NDOO Policy
1. How can patients opt out and what does it mean?
Patients have the right to opt out of having their personal confidential data used for purposes other than their individual direct health care. This means that before the practice can share, disclose, or allow access to personal identifiable data by other organisations for purposes other than to provide them with individual direct health care (such as planning or research), patients should be offered the right to object via an opt-out.
There are exemptions to opting out and cases where sharing patients’ personal confidential data outside of their direct care is allowed. For more details, see below in section 4.
Type 1 Opt-Out
Patients may opt out of having their personal confidential data extracted or shared by the GP practice for purposes other than their individual direct care.
It is the responsibility of the GP practice to record Type 1 Opt-Outs on the patient’s record. Type 1 Opt-Outs only apply to GP data.
Patients can request that a Type 1 Opt-Out is applied to their medical record using the codes provided. This means that before the GP practice wish to share patients’ details for anything other than the patient’s individual direct care, they have to exclude those patients from their search criteria.
It also means that when NHS England extract patient data from GP practices in order to inform planning or research those patients will be excluded from the extraction. It does not apply to the data NHS England collects from other health providers.
The National Data Opt-Out – NDOO
The National Data Opt-Out replaced the Type 2 Opt-Out Programme in May 2018. All patients who do not wish to have their personal confidential data used for planning or research will be excluded from these uses. Patients with an NDOO applied will still have their data extracted from the GP practice, but it will not be used for planning or research purposes.
As the Type 2 Opt-Out has been superseded, practices should ensure that they have removed any details of how patients can request them from their website or surgery communication. They should instead signpost patients to the NHS App, the ‘Your Data Matters’ site or telephone number 0300 303 5678 where they can register a National Data Opt-Out.
The list of patients who have registered an NDDO is held by NHS England. Practices do not hold these details.

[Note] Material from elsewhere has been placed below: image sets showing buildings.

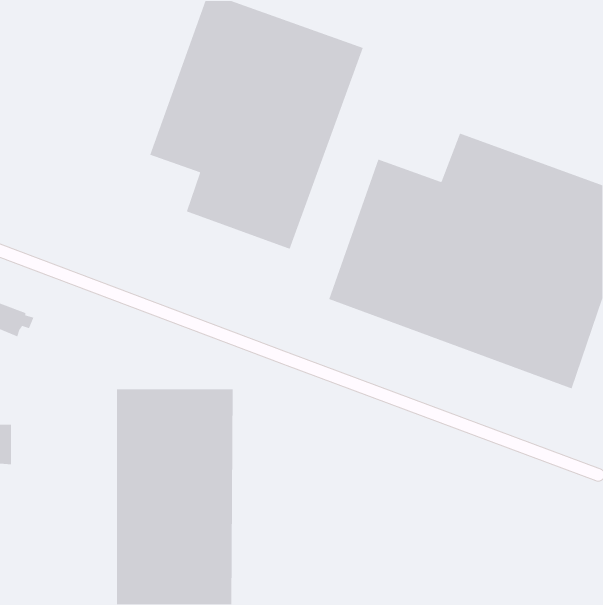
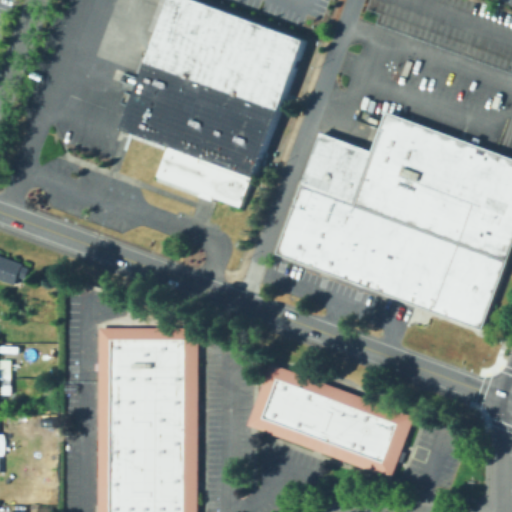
building: none -> [247,363,413,478]

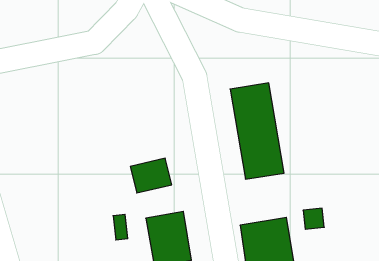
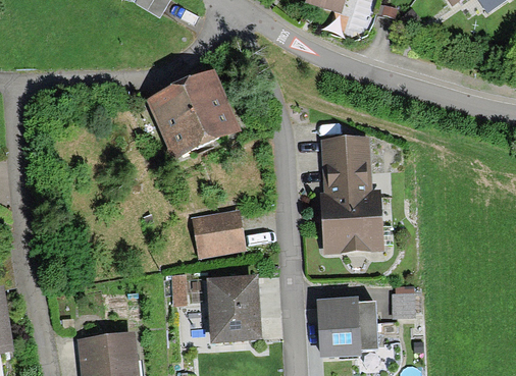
building: none -> [152,77,231,156]

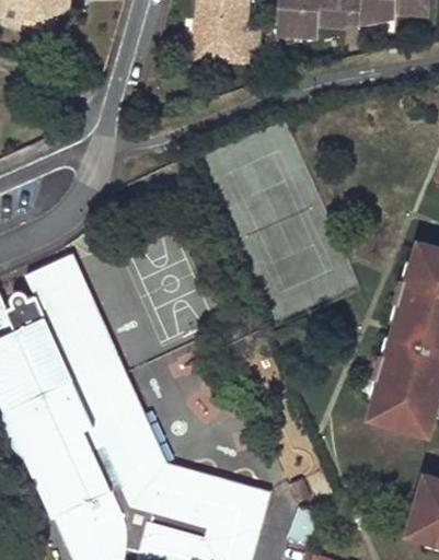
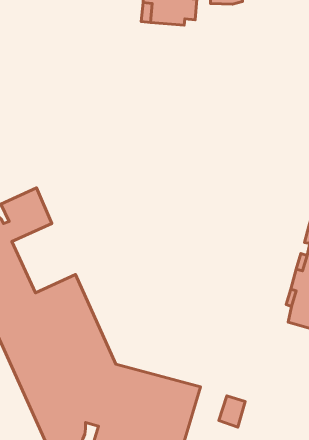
building: [39,298,116,381] -> none

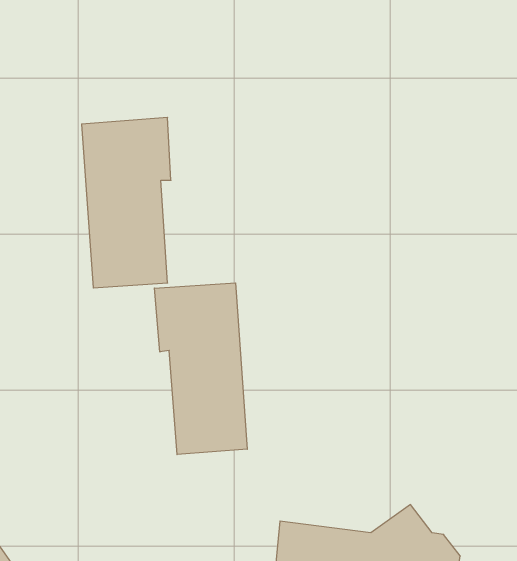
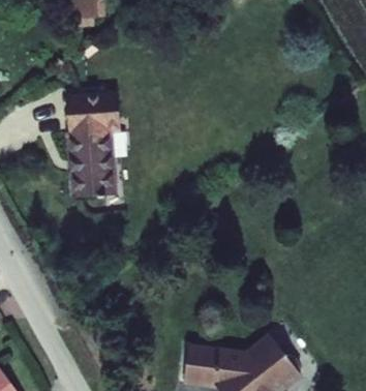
building: [154,283,247,455] -> none

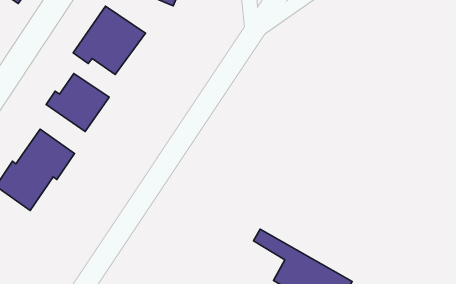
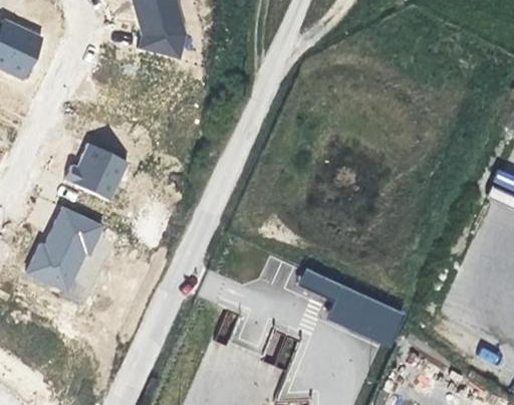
building: [73,6,145,75] -> none

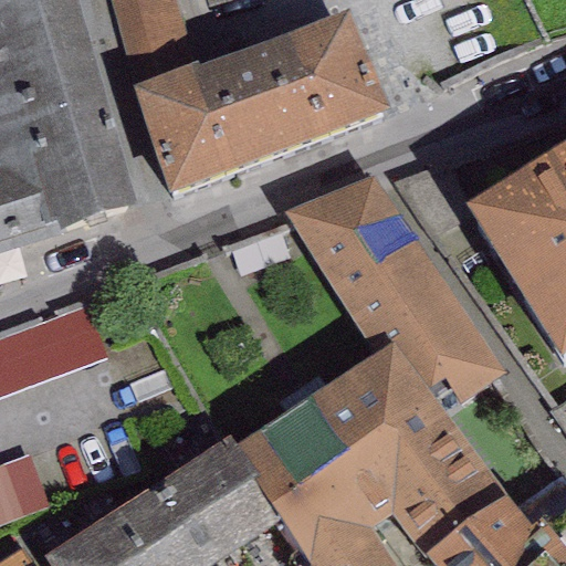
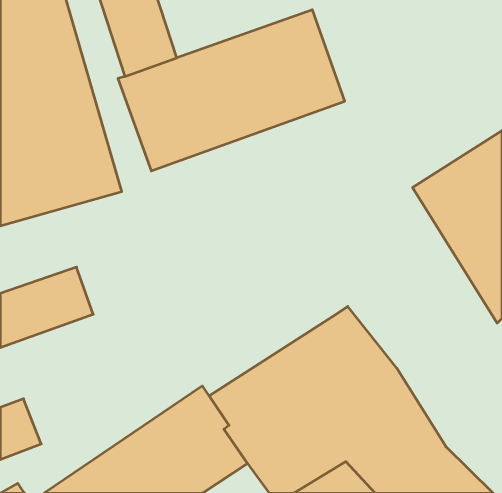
building: [283,174,505,415] -> none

NHS England collect personal confidential data from GP practices and secondary care providers to instruct planning and research. All data collected is pseudonymised before sharing with ICBs or other organisations
There are exemptions to patients opting out of having their personal confidential data used for planning, research or other secondary uses as follows:
It does not apply
· where information is being used or shared for an individual patient's care;
· to information that is anonymised in line with the Information Commissioner’s Office (ICO) Code of Practice (CoP) on Anonymisation or is aggregate or count type data
· when there is a legal requirement to disclose information that sets aside the common law duty of confidentiality, for example Section 251, but you will still need to determine how the common law duty of confidentiality is being met. Likewise, it does not apply for information required by law or a court order;
· to mandatory data collections with Confidentiality Advisory Group (CAG) approval;
· if a patient has agreed to a specific use of data. I.e., patients who have registered a national data opt-out can still agree to take part in a specific research project or clinical trial by giving their explicit consent;
· if disclosure is being used to protect public health, for example to:
o diagnose communicable diseases
o control or prevent their spread
o deliver and monitor vaccination programmes
o manage risks of infection from food or water supplies or the environment
· where there is an overriding public interest such as reporting of patients’ fitness to drive
· to the National Cancer Patient Experience Survey (CPES) and CQC NHS Patient Survey Programme;
· to local audits;
· to data used to support payment and invoice validation;
· There are a small number of exceptional circumstances where clinicians, Caldicott Guardians and managers can decide to share information based on public interest, but these are made on a case-by-case basis and carefully consider the circumstances involved.
· Specific exemptions have been made for disclosure of data for:
o Public Health England National Disease Registers
o Assuring Transformation, i.e. It does not apply to confidential patient information about people with learning disabilities and/or autism who are in hospital for their mental health or due to challenging behaviour which is disclosed under the following approval: Assuring Transformation: Enhanced Quality Assurance Process Data flow (CAG 8-02 (a-c)/2014). These flows continue to operate a separate opt-out mechanism and details of how to opt-out of the Assuring Transformation data collection can be found on the NHS England webpages. This exemption is time limited until the end of the “Building the Right Support Programme”.
o National patient experience surveys
· There are specific rules in the application of national data opt-outs to data flows into and out of NHS England as these recognise NHS England’s role as the national safe haven and the specific powers it has under the Health and Social Care Act 2012. Further information about these can be found in the Policy Guidance Document.